SOURCE TEXT:
5.3. SELECTING RESIDUE SEGMENTS AND SPECIFYING MODEL NUMBER

In order to compute a network for a residue segment or specify a model for a given PDB structure,
say xxx.pdb, you need to copy the test script test_job_segments.py and edit it the lines:
reduce_cmd:       reduce command
probe_cmd:        probe command
pdb_path:         path of the input pdb
pdb_h_path:       path for the output pdb file with hydrogen atoms
probe_path:       path for the probe output file
pdb_filename:     file name of the input pdb
sif_file:         name of sif file
sel_id:           string identifier for the selection, can be any string
segment*:         a single segment selection
all_segments:     a list of segments to be included in the network

For example:
segment1 = [0, 'A', 20, 30]
segments = [segment1]
will select residues 20-30 in chain A.

The syntax for a segment is:
segment = [1, 2, 3, 4]

1: model number, always 0 for first model (in NMR PDB files) or when there are no models
   in the PDB file
2: string chain identifier
3: start of segment (could be integer, string or None)

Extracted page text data
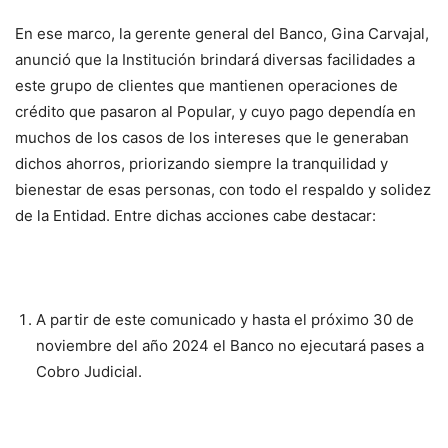
En ese marco, la gerente general del Banco, Gina Carvajal,
anunció que la Institución brindará diversas facilidades a
este grupo de clientes que mantienen operaciones de
crédito que pasaron al Popular, y cuyo pago dependía en
muchos de los casos de los intereses que le generaban
dichos ahorros, priorizando siempre la tranquilidad y
bienestar de esas personas, con todo el respaldo y solidez
de la Entidad. Entre dichas acciones cabe destacar:
A partir de este comunicado y hasta el próximo 30 de
noviembre del año 2024 el Banco no ejecutará pases a
Cobro Judicial.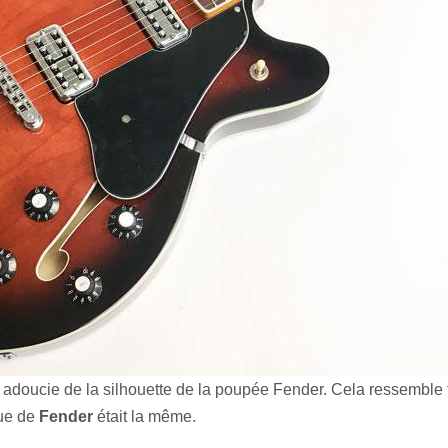
re adoucie de la silhouette de la poupée Fender. Cela ressemble t
que de
Fender
était la même.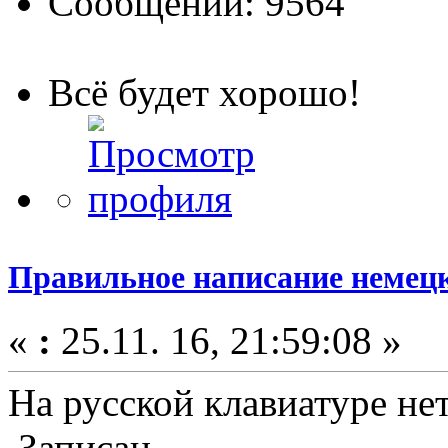
Сообщений: 9564
Всё будет хорошо!
Правильное написание немецк
«
:
25.11. 16, 21:59:08 »
На русской клавиатуре не
Записан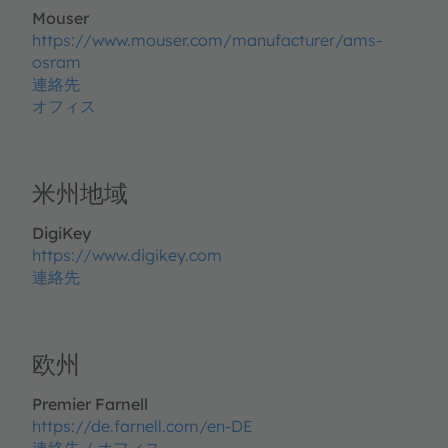
Mouser
https://www.mouser.com/manufacturer/ams-
osram
連絡先
オフィス
米州地域
DigiKey
https://www.digikey.com
連絡先
欧州
Premier Farnell
https://de.farnell.com/en-DE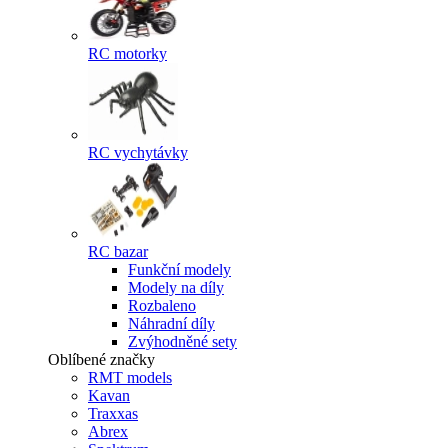
RC motorky
RC vychytávky
RC bazar
Funkční modely
Modely na díly
Rozbaleno
Náhradní díly
Zvýhodněné sety
Oblíbené značky
RMT models
Kavan
Traxxas
Abrex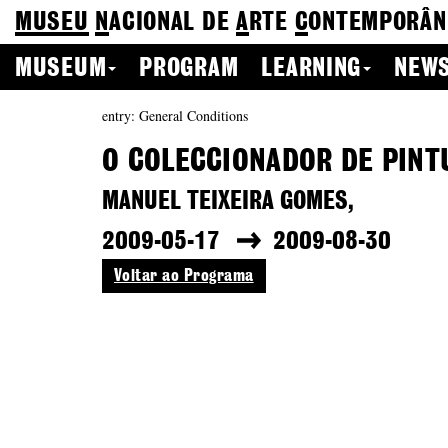
MUSEU
N
ACIONAL
DE
A
RTE
C
ONTEMPORÂN
MUSEUM
PROGRAM
LEARNING
NEWS
entry: General Conditions
O COLECCIONADOR DE PINT
MANUEL TEIXEIRA GOMES,
2009-05-17
2009-08-30
Voltar ao Programa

TASK INSTRUCTIONS:
• 1. In the segment-selection text, substitute "chain ID" for "chain identifier" and give the stretch from "1: model number, always" through "string or None)" again.
• 2. According to the segment-selection text, why does the example segment start with 0?

SOLUTIONS TO THE PROBLEMS:
• 1.
1: model number, always 0 for first model (in NMR PDB files) or when there are no models
   in the PDB file
2: string chain ID
3: start of segment (could be integer, string or None)

• 2. The first entry in a segment is the model number. The text says it is always 0 for the first model in NMR PDB files, or when the PDB file has no models.